Google says that in the year 1998, it had estimated that there were over 26 million pages on the Internet. Two years later that number hit the 1 billion mark and now in 2008 it hit the 1 trillion mark. Now that’s big. Oops I mean huge. :-) Though Google admits it doesn’t know the exact amount of just how many pages are out there in cyberspace, it can make an accurate estimate of the number.
So what does this mean? Simple. The web is still taking off and there seems to be no end in site. On the Google blog they state:
How do we find all those pages? We start at a set of well-connected initial pages and follow each of their links to new pages. Then we follow the links on those new pages to even more pages and so on, until we have a huge list of links. In fact, we found even more than 1 trillion individual links, but not all of them lead to unique web pages. Many pages have multiple URLs with exactly the same content or URLs that are auto-generated copies of each other.
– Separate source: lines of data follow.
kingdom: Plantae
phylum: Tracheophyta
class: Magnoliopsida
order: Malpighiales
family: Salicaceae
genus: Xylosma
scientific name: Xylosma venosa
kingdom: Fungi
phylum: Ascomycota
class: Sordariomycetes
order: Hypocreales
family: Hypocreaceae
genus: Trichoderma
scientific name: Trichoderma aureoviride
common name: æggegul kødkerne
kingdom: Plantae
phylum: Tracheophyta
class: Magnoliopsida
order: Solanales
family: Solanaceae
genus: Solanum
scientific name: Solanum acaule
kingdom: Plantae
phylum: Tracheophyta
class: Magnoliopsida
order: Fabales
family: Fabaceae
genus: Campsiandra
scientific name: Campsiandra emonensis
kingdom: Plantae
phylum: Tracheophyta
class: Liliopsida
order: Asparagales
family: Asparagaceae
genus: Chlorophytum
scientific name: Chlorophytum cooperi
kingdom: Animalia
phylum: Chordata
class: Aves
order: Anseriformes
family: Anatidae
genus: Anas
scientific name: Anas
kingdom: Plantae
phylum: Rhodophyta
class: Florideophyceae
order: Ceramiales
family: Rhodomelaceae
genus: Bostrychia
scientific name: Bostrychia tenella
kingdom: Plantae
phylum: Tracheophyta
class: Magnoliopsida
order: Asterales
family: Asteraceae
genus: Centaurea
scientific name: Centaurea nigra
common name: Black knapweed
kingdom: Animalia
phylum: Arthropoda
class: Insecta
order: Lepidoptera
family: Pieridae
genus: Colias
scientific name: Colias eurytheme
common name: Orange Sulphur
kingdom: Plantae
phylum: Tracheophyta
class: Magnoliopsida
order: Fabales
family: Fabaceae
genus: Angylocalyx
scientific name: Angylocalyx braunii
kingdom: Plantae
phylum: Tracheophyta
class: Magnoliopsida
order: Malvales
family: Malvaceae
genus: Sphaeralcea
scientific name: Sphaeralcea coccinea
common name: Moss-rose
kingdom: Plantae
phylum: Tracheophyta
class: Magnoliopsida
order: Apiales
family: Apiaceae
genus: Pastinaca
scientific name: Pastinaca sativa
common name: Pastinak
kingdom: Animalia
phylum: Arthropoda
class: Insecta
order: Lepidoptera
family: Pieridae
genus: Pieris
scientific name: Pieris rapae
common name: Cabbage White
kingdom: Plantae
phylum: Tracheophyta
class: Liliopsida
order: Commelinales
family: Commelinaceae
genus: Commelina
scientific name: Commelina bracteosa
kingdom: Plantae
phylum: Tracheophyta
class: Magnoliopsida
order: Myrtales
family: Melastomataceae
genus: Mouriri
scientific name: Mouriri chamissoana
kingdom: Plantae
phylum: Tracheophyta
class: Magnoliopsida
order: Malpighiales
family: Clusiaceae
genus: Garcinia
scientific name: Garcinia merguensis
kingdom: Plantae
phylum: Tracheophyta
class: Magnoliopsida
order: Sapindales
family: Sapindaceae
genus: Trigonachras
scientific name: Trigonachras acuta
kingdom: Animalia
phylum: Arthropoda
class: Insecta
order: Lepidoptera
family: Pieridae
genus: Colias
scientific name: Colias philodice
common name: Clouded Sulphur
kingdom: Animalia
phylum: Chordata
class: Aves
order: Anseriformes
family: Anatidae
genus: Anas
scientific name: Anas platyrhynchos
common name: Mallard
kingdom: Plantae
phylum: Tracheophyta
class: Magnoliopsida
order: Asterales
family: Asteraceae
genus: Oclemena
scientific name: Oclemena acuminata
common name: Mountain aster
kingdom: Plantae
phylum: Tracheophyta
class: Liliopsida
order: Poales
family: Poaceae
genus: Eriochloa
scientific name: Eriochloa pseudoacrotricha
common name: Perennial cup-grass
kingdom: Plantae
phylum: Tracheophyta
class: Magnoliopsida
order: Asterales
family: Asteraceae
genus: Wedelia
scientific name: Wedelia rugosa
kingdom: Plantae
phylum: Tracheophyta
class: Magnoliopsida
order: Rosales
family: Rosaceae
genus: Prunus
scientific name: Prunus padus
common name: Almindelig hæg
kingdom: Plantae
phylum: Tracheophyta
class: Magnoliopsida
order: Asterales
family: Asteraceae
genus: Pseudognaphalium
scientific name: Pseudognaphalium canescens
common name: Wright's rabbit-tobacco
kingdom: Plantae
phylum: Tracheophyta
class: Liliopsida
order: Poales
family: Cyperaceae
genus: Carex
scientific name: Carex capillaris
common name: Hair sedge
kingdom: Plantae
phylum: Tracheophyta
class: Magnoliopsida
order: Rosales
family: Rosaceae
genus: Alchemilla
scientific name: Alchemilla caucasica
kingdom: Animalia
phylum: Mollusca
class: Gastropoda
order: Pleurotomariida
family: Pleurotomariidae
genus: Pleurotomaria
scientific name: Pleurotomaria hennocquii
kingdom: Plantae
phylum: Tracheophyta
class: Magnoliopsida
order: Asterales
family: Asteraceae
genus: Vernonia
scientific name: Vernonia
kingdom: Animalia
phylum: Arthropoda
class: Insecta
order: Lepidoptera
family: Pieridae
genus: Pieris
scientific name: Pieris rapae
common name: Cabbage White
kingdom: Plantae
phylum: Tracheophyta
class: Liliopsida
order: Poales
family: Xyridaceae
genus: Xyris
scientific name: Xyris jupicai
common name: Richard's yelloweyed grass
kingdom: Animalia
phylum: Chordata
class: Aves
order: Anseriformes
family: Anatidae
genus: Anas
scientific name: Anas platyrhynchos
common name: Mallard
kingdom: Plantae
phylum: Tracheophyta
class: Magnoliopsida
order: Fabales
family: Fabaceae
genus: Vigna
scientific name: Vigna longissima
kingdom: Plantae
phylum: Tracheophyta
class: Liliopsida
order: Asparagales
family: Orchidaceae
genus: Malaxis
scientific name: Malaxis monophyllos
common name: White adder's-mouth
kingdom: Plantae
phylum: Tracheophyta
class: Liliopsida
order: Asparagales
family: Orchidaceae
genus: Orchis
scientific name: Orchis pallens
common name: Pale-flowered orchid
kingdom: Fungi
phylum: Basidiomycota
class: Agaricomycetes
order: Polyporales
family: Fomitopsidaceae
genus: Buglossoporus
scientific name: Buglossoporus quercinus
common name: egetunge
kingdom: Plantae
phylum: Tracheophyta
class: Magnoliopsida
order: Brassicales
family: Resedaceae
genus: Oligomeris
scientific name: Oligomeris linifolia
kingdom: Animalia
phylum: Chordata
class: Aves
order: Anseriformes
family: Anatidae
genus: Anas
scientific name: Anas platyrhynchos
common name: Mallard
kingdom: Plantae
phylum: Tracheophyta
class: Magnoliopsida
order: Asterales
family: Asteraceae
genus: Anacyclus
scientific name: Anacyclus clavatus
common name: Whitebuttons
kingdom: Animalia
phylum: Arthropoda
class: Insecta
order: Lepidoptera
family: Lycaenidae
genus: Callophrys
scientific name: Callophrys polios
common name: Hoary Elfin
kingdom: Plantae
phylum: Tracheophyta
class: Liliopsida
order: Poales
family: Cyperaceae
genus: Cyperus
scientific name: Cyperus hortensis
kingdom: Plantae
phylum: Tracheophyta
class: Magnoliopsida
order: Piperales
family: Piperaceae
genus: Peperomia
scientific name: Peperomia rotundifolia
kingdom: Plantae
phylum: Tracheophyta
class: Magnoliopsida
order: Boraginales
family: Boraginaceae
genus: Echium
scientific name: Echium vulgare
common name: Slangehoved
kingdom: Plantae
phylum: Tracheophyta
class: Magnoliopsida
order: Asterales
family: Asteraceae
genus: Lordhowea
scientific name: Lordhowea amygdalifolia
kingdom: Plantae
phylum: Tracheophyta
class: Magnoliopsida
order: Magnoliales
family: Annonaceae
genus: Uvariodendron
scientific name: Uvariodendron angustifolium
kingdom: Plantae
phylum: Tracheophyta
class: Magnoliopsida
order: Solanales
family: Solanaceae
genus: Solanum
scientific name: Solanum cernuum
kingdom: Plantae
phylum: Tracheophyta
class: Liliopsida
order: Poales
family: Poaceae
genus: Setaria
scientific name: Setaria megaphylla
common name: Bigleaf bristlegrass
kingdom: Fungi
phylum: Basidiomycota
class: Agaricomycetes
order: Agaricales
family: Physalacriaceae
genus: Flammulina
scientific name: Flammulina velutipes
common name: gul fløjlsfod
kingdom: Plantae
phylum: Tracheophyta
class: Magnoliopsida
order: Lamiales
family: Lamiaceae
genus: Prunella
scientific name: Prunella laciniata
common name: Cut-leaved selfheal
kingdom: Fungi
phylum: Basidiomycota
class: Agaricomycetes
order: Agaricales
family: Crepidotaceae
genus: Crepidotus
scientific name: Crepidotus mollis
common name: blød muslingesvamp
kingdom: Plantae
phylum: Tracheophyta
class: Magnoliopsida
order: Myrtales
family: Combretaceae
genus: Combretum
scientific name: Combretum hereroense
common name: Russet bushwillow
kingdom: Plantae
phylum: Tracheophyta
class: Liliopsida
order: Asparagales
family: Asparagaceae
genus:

Even after removing those exact duplicates, we saw a trillion unique URLs, and the number of individual web pages out there is growing by several billion pages per day.
So how many unique pages does the web really contain? We don’t know; we don’t have time to look at them all! :-) Strictly speaking, the number of pages out there is infinite — for example, web calendars may have a “next day” link, and we could follow that link forever, each time finding a “new” page. We’re not doing that, obviously, since there would be little benefit to you. But this example shows that the size of the web really depends on your definition of what’s a useful page, and there is no exact answer.
We don’t index every one of those trillion pages — many of them are similar to each other, or represent auto-generated content similar to the calendar example that isn’t very useful to searchers. But we’re proud to have the most comprehensive index of any search engine, and our goal always has been to index all the world’s data.
One wonders what will be the next technology breakthrough after the Internet. Any guesses?